While the Estdomains situation involved colorful behavior by the principal of the registrar, it is by no means the only situation in which a registrar can lose its accreditation. Verizon can easily seek control of Onlinenic’s accreditation and then sell it off to any of a number of other registrars who would be happy to take over Onlinenic’s tenth largest position.

Adam Strong

January 7, 2009 @ 1:02 pm EDT

thanks for weighing in John. I appreciate the insight. What about domain names that OnlineNic owns ? Since the registrar accreditation could be taken and thus control over the domains, does this also mean essentially that any and all names OnlineNic owns could be seized by seizing the accreditation? Also, if it is possible for them to seek this control how would VZ make this move ? This is getting interesting!

January 7, 2009 @ 2:31 pm EDT

John, you are correct about seizing control of the registrar.

However, the market value of OnlineNic might be between $ 20K and $ 500K (just a guess) which is a drop in the bucket compared to the court judgement of $ 33 million.

Moreover, the legal fees to fight this case could have approach $ 500K (over many years).

John, you would know better than me.

If I had any domains in OnlineNic which I don’t, I would be moving them today.

John Berryhill

January 7, 2009 @ 10:38 pm EDT

“What about domain names that OnlineNic owns ?”

Do you mean “owns” or “manages”?

1. Domains that OnlineNic owns – As was demonstrated in the situation, domains can be seized in satisfaction of a civil judgment.

But I’m guessing you meant:

2. Domains that OnlineNic manages – That would be the point of (a) getting an order to seize the registrar accreditation, and (b) cutting a deal with an existing registrar to transfer management in order to extract the value. As with Dodora, Estdomains, and Registerfly, the entire lot can be transferred to another registrar. This happens outside of the context of litigation, such as when Enom bought Bulkregister, and Tucows bought, among other registrar purchases.

“Moreover, the legal fees to fight this case could have approach $ 500K (over many years).”

There’s nothing to “fight”. Onlinenic won’t show up.

Adam Strong

January 7, 2009 @ 11:10 pm EDT

Thanks for replying John. I did mean owns in the sense that they own the Verizon names that were in question to begin with here. I’m sure they own many more than those. I appreciate you clearing the potential to confuse ownership with managing for others who might not see it as clearly.

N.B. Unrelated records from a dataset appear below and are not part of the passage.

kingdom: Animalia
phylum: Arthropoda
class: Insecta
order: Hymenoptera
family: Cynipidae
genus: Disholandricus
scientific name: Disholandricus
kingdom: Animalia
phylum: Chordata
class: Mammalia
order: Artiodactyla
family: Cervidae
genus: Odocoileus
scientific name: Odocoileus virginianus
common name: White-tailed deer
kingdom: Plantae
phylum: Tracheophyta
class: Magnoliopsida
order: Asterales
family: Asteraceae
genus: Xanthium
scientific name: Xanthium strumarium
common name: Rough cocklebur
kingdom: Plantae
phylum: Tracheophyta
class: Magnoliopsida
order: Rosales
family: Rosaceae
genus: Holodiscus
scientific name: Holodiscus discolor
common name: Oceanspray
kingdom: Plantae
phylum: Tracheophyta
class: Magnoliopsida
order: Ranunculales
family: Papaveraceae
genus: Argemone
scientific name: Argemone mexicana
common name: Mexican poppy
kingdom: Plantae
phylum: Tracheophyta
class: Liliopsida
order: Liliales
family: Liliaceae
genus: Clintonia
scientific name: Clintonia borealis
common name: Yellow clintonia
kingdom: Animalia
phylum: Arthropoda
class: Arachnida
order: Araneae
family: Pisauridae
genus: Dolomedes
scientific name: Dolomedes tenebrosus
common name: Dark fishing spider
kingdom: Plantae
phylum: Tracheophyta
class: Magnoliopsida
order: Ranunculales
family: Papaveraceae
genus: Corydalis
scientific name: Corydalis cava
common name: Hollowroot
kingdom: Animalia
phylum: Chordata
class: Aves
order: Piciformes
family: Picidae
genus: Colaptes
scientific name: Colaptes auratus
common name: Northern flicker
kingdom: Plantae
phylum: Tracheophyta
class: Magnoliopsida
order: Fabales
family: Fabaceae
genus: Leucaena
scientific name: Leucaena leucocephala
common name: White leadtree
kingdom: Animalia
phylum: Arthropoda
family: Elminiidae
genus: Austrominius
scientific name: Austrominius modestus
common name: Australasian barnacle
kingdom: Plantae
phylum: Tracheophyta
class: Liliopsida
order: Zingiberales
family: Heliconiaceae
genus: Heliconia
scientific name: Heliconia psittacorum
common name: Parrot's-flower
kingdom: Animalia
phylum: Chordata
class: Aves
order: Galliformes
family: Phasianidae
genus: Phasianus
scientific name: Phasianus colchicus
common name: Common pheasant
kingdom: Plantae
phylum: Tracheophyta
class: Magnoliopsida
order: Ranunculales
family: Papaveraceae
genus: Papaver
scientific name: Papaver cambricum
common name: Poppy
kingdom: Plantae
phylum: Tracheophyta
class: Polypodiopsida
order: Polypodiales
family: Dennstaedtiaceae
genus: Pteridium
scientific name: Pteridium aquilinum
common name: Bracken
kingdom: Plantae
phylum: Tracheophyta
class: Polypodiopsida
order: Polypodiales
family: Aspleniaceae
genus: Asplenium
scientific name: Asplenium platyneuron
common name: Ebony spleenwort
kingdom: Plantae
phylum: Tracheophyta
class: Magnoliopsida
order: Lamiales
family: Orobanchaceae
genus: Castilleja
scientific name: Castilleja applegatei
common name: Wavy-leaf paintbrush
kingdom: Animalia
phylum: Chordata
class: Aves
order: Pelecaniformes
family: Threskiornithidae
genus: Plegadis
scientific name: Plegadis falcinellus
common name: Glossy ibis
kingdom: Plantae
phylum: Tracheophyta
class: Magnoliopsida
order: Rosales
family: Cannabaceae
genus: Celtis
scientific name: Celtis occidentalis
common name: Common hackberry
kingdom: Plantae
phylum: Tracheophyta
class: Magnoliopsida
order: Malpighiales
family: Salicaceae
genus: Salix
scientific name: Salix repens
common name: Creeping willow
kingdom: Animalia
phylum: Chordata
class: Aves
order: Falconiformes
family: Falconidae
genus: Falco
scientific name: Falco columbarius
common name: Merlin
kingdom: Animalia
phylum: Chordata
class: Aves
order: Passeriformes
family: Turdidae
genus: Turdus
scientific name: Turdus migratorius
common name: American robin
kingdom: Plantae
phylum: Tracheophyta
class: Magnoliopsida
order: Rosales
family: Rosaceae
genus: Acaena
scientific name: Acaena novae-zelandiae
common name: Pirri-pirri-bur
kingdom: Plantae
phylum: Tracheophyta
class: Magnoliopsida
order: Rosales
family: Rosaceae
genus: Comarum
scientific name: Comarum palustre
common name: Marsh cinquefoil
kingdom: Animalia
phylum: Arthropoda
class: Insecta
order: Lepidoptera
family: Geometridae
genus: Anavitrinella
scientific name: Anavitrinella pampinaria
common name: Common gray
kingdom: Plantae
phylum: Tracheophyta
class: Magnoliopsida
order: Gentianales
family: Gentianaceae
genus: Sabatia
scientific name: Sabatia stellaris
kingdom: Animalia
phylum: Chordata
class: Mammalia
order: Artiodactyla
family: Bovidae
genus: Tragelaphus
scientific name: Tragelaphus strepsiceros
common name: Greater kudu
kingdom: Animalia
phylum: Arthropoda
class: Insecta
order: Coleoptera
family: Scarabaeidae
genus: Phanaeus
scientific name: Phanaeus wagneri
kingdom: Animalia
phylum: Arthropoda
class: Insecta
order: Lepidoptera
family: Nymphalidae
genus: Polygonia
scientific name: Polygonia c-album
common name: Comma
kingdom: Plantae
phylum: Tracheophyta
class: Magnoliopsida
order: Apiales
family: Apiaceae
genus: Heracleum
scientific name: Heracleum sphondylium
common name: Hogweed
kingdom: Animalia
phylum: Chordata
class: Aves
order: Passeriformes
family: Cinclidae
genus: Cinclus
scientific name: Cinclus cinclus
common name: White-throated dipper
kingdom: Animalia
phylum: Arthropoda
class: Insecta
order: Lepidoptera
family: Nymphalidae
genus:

Regfeenames – I think your math is definitely off on the value of taking over a registrar with over 1 million domains under management. It’s not likely worth $33m but it is worth more than $500k

John Berryhill

January 8, 2009 @ 2:26 am EDT

“I did mean owns in the sense that they own the Verizon names that were in question to begin with here.”

You might consider digging a bit into what became of all of the names owned by John Zuccarini which were never ordered transferred. Interesting story, and I’m not sure if anyone has told it yet.

ICANN, but You Can't

July 27, 2011 @ 12:59 am EDT

ICANN is a joke and co-conspirator in internet crime in allowing any geek with enough dough to become registrars and squatters. Their Om (more like Pot) Budsman told me there was NO evidence of cybersquatting when I pointed out DIRECTNIC sniped then offered to sell a personal name domain back to a famous California artist. Now I see they’re being sued by Verizon for 28+ Million for squatting. The lawyas said to pony up $50k for a federal cybersquatting suit that wouldn’t win any money since it’s (the artist) isn’t a valuable brand.
The big Corporations have the bucks to pay their lawyas to do what the little guy gets extorted for.


July 27, 2011 @ 10:59 am EDT

@ICANN but you…

You did not that the post you commented on was from 2009, right?